**Work to complete:**
Quote the lines below word for word, leaving out the pictures.

**Task inputs:**
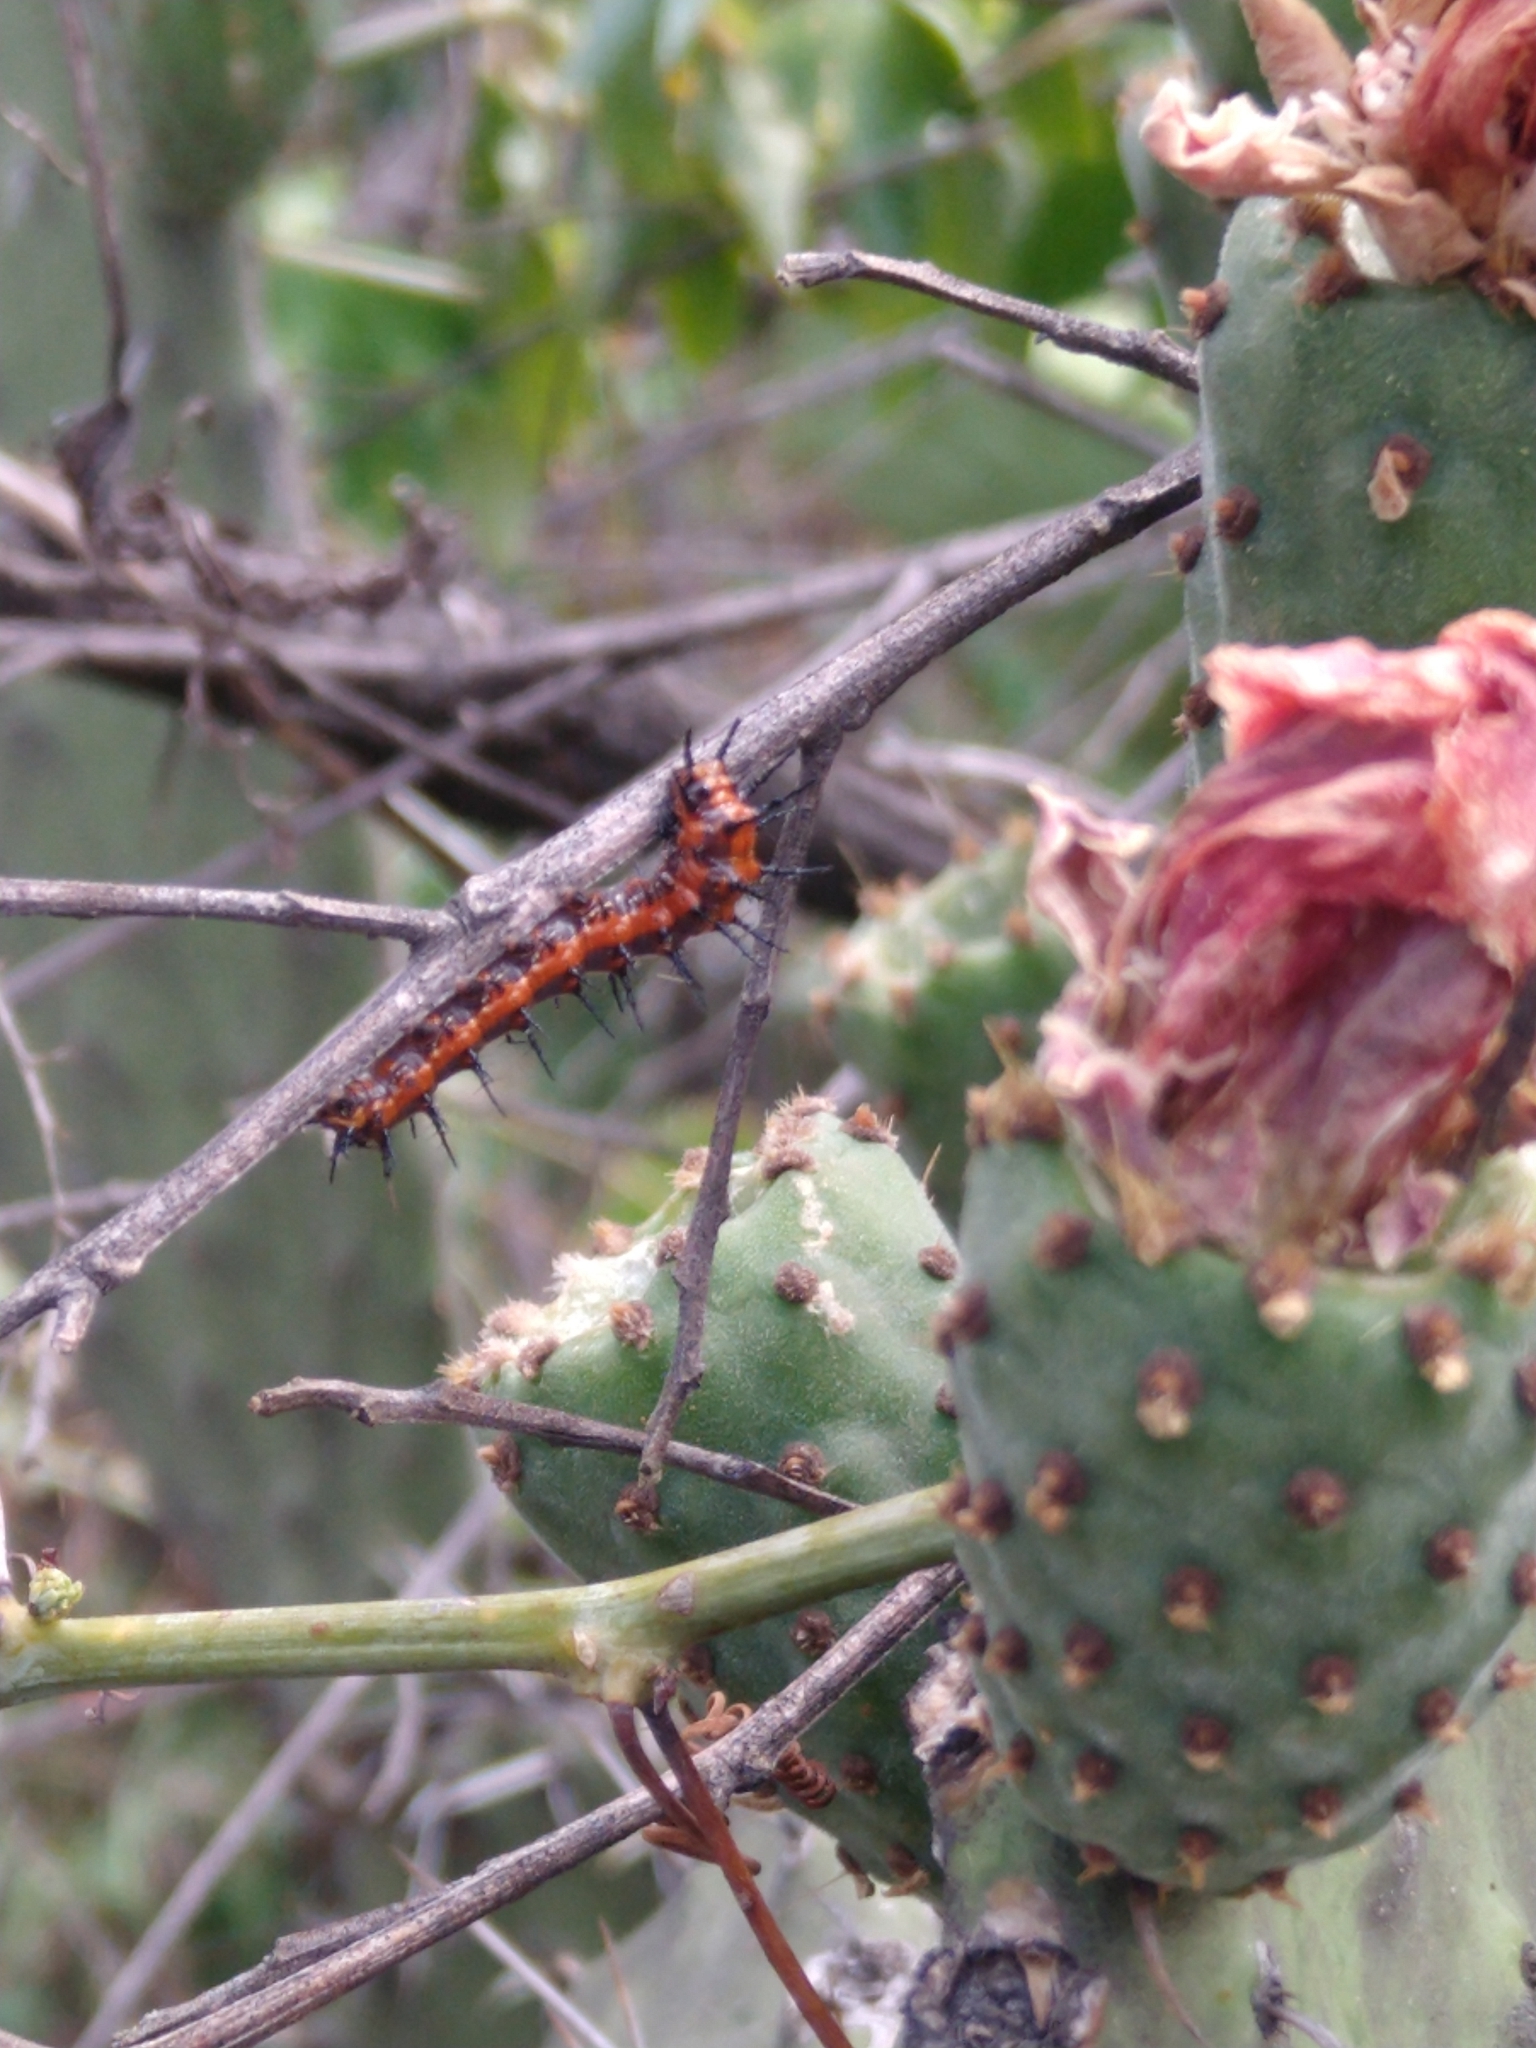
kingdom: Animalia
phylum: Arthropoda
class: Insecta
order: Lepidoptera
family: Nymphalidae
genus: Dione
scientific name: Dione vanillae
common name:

**Answer to the exercise:**
kingdom: Animalia
phylum: Arthropoda
class: Insecta
order: Lepidoptera
family: Nymphalidae
genus: Dione
scientific name: Dione vanillae
common name:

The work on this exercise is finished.